Every team has to play 162 regular season games, make the playoffs, and then win a minimum of three series to claim the victory. It’s a grueling effort. And while it is not a given that the home opener is a measure of the success, or failure, that will follow, here is the list of results for opening day for the Nationals since they came to Washington 2005, along with their record for the year. Not a stellar opening day performance for the Nats, but I’m hoping for better things in 2017.

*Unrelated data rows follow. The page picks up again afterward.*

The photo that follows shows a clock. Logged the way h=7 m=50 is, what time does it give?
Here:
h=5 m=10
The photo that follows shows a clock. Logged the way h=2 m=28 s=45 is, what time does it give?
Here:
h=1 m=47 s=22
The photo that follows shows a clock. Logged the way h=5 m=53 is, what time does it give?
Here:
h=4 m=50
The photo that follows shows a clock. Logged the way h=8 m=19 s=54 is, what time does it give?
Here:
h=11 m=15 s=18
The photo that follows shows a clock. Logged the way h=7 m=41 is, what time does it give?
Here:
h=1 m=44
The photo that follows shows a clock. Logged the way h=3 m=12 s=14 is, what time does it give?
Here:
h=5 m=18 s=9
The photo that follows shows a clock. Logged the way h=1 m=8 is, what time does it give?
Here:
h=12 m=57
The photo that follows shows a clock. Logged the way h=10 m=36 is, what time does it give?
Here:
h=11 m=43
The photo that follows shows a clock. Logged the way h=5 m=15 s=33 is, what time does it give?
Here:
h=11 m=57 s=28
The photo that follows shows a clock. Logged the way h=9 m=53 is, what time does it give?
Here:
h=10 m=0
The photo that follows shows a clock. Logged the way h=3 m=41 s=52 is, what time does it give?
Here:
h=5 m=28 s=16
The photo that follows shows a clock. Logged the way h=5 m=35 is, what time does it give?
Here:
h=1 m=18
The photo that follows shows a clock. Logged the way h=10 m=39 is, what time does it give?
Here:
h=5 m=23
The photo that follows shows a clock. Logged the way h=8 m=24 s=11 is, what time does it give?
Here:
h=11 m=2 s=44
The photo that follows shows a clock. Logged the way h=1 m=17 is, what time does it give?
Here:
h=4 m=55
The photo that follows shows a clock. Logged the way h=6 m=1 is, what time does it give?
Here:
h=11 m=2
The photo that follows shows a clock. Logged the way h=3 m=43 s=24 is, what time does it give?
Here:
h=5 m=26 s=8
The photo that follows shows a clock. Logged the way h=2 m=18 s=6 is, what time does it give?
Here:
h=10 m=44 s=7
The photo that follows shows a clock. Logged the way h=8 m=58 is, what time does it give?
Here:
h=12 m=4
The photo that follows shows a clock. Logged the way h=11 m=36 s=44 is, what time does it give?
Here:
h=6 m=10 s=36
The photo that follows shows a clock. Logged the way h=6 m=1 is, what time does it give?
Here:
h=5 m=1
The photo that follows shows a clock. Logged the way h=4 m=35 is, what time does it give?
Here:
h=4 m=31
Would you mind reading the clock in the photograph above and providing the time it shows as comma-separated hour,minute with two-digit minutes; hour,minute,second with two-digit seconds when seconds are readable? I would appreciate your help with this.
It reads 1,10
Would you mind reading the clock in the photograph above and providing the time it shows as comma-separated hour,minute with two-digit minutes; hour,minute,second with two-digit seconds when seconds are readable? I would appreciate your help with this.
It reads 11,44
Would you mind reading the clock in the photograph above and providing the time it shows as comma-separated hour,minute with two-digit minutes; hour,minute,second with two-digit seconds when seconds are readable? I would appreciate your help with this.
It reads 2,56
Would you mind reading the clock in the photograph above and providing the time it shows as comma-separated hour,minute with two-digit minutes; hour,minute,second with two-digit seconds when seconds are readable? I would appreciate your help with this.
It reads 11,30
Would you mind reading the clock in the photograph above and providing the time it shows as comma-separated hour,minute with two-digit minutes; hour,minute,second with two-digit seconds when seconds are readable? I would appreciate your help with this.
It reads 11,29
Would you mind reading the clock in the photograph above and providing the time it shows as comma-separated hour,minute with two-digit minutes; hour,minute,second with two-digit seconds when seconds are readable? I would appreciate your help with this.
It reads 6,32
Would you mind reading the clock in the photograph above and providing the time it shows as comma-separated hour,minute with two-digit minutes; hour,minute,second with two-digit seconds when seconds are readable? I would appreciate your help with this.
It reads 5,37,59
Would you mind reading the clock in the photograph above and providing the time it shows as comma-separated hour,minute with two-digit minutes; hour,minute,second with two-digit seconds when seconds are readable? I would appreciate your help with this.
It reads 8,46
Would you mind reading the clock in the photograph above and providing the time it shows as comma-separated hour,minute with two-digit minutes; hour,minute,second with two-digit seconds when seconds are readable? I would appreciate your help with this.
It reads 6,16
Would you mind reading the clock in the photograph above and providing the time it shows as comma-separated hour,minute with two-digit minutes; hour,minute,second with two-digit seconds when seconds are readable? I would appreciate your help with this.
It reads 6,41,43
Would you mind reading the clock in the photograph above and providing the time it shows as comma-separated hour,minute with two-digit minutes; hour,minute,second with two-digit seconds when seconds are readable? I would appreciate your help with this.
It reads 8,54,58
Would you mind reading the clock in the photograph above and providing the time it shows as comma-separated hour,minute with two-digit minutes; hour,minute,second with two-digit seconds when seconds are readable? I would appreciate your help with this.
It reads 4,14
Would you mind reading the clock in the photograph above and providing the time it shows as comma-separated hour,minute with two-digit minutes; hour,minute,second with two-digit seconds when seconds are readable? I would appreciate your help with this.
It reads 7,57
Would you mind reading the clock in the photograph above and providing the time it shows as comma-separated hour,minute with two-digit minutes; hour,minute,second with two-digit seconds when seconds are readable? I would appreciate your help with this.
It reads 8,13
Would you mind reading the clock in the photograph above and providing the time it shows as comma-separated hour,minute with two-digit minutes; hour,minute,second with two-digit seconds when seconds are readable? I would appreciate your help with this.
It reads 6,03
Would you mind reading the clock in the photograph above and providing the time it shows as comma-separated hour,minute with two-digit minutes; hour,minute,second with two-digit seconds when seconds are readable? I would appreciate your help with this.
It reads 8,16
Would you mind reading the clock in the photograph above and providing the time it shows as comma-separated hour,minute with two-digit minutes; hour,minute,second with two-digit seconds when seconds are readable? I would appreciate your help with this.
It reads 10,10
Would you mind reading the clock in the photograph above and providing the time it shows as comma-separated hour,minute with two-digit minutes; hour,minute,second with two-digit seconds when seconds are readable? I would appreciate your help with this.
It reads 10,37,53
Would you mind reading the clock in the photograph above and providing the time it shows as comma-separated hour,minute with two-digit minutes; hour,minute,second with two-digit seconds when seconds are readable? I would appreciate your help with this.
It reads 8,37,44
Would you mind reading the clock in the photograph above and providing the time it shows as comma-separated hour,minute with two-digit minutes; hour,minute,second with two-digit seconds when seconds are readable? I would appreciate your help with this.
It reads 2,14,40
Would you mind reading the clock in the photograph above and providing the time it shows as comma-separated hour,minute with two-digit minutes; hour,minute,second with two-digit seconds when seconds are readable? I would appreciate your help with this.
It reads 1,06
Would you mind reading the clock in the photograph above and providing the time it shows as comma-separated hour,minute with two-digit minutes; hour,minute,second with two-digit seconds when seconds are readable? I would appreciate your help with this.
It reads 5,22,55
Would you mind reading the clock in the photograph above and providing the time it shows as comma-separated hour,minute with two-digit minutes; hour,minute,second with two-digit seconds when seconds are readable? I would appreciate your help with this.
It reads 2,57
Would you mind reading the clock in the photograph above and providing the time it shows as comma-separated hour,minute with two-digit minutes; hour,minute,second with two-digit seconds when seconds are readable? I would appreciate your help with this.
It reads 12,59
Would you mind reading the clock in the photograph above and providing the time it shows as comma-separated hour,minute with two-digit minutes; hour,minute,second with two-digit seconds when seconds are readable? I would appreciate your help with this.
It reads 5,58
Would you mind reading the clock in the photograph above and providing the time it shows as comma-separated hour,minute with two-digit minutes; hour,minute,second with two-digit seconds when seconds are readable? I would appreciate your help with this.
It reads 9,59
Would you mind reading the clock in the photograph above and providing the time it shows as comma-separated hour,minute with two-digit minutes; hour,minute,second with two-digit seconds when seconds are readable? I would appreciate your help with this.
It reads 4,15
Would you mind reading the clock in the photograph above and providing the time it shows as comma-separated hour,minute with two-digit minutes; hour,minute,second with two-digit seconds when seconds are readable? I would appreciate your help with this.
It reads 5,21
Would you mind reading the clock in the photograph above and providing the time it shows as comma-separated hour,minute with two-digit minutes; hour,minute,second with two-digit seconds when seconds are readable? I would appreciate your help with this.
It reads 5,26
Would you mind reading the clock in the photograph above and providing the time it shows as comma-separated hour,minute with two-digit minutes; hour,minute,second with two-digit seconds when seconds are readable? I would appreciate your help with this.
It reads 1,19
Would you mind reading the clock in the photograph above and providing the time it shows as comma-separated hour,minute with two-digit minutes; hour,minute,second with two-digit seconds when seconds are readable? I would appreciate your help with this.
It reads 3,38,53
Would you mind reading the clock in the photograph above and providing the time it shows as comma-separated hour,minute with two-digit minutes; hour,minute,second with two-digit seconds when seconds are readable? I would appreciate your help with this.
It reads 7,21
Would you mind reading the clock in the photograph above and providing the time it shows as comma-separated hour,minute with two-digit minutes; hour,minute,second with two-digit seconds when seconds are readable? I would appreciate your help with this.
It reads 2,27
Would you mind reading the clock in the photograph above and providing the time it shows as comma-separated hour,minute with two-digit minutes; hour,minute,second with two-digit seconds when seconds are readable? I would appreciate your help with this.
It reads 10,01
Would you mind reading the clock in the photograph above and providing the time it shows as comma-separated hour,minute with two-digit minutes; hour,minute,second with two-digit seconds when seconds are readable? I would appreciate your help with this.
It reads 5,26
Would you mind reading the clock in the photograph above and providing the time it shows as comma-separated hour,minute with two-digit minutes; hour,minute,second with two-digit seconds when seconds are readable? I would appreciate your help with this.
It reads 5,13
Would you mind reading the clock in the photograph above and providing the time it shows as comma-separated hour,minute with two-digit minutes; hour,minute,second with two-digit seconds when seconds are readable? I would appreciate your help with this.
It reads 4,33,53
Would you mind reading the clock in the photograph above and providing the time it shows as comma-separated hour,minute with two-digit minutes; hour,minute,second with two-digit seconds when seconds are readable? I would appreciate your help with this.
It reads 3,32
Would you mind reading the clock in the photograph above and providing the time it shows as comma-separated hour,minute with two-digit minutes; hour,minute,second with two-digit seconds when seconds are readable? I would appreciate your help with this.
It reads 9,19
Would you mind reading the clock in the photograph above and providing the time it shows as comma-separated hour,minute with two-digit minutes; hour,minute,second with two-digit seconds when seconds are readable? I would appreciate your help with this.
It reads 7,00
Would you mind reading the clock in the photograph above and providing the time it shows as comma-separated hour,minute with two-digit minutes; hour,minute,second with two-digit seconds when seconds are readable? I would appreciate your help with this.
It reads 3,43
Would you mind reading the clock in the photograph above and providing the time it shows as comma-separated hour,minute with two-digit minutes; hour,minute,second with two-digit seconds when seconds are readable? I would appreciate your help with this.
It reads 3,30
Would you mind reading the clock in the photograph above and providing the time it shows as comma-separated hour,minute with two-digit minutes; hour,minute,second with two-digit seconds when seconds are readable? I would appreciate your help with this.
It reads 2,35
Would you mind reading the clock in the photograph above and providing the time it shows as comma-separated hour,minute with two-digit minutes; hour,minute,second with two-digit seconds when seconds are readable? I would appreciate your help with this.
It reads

Date of Opener Visiting Team Score Won/Lost Season Final Record Division Finish
4/14/2005 vs Arizona Diamondbacks 3-5 W 81-81 5th
4/11/2006 vs New York Mets 1-7 L 71-91 5th
4/2/2007 vs Florida Marlins 2-9 L 73-89 4th
3/30/2008 vs Atlanta Braves 3-2 W 59-102 5th
4/13/2009 vs Philadelphia Phillies 8-9 L 59-103 5th
4/5/2010 vs Philadelphia Phillies 1-11 L 69-93 5th
3/31/2011 vs Atlanta Braves 0-2 L 80-81 3rd
4/12/2012 vs Cincinnati Reds 3-2 W 98-64 1st (Lost NLDS to Cardinals 2-3)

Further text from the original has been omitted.